Mais dès lundi prochain, elle devra assumer le nouveau statut acquis lors du triomphe de son parti, la Ligue nationale pour la démocratie (LND), aux législatives partielles d'avril.

Elle devra se consacrer à la relance de l'économie, la redistribution des revenus gaziers et pétroliers et la reconstruction des secteurs de la santé et de l'éducation, souligne Win Min, chercheur birman basé aux Etats-Unis pour le Vahu Development Institute.

Mais elle commencera aussi à préparer les législatives de 2015, à l'issue desquelles elle pourrait, en cas de victoire, accéder à la présidence.
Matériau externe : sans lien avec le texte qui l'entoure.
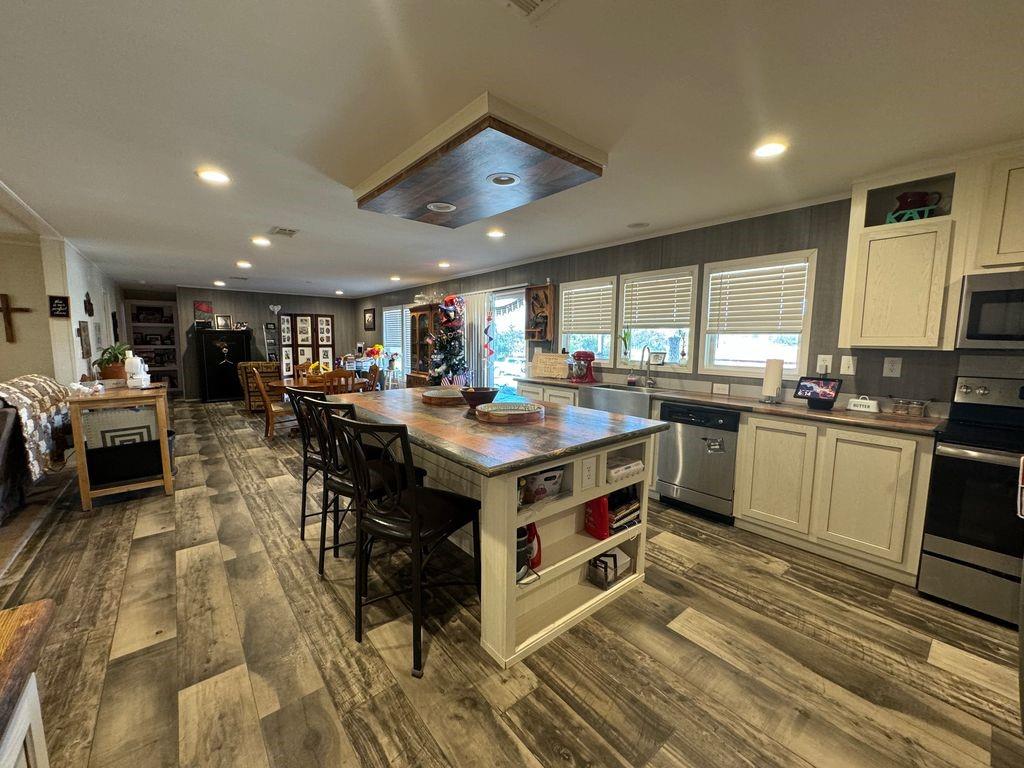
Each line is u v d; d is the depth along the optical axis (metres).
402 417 2.27
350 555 2.46
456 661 1.67
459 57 1.49
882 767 1.28
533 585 1.73
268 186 2.72
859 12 1.25
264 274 6.61
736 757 1.30
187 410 7.18
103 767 1.24
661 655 1.72
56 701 1.46
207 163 2.37
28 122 1.91
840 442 2.41
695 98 1.72
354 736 1.35
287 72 1.57
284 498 3.33
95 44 1.41
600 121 1.89
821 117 1.84
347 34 1.37
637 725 1.41
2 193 2.83
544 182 2.26
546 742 1.34
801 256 2.95
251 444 4.98
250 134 2.04
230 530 2.77
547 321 4.94
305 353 8.93
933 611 2.02
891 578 2.28
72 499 3.24
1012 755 1.32
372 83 1.64
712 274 3.46
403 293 8.47
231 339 8.13
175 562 2.37
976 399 2.18
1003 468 1.89
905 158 2.22
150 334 9.16
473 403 2.43
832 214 2.80
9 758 0.57
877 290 2.43
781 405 2.88
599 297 4.44
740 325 3.30
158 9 1.25
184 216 3.39
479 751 1.31
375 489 2.05
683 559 2.49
«Le défi pour elle est de gagner la confiance de la direction militaire et de faire des compromis avec les responsables du gouvernement pour s'assurer qu'ils transfèreront le pouvoir lorsqu'elle gagnera», estime le chercheur.

Et Win Min de résumer les attentes qui pèsent sur les épaules de l'opposante: «c'est le Mandela de notre époque».

Mais avec le prisonnier politique devenu président sud-africain, Suu Kyi ne partage pour l'heure que la détention, le militantisme et le Nobel de la paix.

Avant de conquérir la présidence, elle devra gérer les luttes de pouvoir et autres soubresauts des réformes birmanes, bien plus complexes que le compte de fée de son voyage en Europe. Et d'autres voix, notamment les minorités ethniques du pays, voudront aussi se faire entendre.

«Les dirigeants occidentaux ravivent l'iconification d'Aung San Suu Kyi et semble la poser en seule personnalité birmane à même de guider la démocratisation du pays», regrette Renaud Egreteau, chercheur à l'université de Hong Kong.

«Il serait bon de ne pas oublier que la Birmanie est bien plus diverse».